Collective Reinterpretation
in the Psalms
A Study of the Redaction
History of the Psalter

By Marko Marttila
Forschungen zum Alten Testament 2. No. 13
May 2006
Mohr Siebeck
ISBN: 3161488385
284 pages, 6 ¼” x 9 ¼”
$99.50 Paper Original

Marko Marttila reevaluates the extent and nature of the collective passages in the Psalter. Many of the complaint psalms written by an individual were reread at a later stage from a national point of view. In the altered religious, political and social circumstances, the earlier texts were reworked and reinterpreted so that they would comply more closely with the prevailing conditions. This collectivizing tendency probably began during the exile and continued until the final redaction of the Psalter (about 200-180 BCE).
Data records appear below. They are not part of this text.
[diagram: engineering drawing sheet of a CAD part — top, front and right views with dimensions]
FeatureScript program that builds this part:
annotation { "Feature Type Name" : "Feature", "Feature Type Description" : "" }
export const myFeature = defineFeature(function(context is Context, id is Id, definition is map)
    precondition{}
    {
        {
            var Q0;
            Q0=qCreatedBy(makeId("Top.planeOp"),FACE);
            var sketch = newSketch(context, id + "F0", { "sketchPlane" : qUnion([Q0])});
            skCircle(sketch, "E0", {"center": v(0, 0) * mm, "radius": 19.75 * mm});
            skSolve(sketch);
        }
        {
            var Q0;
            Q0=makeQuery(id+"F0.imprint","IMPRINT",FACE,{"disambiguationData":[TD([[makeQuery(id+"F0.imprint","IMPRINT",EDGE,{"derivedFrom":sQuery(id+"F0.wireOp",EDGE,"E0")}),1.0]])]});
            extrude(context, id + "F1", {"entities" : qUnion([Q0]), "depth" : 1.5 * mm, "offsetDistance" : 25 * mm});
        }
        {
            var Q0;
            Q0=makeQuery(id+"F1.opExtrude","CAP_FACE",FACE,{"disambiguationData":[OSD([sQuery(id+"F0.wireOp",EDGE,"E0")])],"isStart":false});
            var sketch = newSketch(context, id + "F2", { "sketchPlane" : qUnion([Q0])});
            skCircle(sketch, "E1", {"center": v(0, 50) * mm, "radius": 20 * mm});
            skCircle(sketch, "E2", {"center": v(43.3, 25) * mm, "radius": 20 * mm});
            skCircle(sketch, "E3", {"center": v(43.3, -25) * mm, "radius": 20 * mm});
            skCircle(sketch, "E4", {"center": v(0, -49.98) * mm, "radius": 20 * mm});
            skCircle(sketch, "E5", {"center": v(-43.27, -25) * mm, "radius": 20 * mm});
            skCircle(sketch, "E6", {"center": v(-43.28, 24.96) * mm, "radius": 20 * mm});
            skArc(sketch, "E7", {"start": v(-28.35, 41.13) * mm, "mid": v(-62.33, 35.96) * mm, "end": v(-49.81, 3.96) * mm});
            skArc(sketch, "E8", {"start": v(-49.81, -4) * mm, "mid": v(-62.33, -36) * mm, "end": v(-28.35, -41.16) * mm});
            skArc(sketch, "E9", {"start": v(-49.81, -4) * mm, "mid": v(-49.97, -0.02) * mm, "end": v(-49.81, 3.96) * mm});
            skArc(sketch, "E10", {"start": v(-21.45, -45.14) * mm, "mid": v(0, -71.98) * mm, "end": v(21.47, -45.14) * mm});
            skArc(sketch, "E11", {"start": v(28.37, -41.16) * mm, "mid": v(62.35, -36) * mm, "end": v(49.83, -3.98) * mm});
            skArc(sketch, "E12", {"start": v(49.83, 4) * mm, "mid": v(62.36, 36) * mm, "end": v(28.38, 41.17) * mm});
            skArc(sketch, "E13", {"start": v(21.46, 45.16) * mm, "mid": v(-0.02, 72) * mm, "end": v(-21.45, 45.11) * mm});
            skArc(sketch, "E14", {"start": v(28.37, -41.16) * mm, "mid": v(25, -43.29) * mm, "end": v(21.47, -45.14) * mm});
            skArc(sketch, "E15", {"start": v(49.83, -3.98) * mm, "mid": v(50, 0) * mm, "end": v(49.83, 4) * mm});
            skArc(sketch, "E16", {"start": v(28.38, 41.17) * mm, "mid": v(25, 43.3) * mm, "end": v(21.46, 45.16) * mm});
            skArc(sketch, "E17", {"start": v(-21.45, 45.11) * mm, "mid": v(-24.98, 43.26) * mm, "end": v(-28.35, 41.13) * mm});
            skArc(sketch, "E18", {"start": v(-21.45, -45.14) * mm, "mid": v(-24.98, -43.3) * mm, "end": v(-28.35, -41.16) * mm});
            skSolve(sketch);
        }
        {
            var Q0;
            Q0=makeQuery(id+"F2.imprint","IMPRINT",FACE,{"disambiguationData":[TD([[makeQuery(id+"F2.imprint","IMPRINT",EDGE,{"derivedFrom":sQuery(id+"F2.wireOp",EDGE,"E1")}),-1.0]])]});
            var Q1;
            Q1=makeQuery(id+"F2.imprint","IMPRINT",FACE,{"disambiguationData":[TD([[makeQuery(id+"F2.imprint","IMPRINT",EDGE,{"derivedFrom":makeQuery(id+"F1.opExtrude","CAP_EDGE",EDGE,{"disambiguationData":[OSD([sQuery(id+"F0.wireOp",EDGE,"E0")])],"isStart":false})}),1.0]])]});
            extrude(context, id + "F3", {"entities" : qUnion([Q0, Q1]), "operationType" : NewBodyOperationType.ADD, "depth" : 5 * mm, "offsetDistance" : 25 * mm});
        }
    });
Collective features increased in late exilic and post-exilic theology even outside the Psalter. This can be seen in the national emphases in Lamentations, the nomistic theology of the Deuteronomistic history and the servant songs of Deutero-Isaiah. It even seems likely that the term mashiach ("the anointed") has a collective reference in some passages.

When the Davidic monarchy no longer existed, it was the people of Israel that became the recipient of the divine promises once given to David and his dynasty. Most of these ancient contributors are unknown to us, but the Hasideans at least may have played an important role in this process in its final stage, since there are some obvious passages where the Hasideans seem to represent the people of Israel exclusively.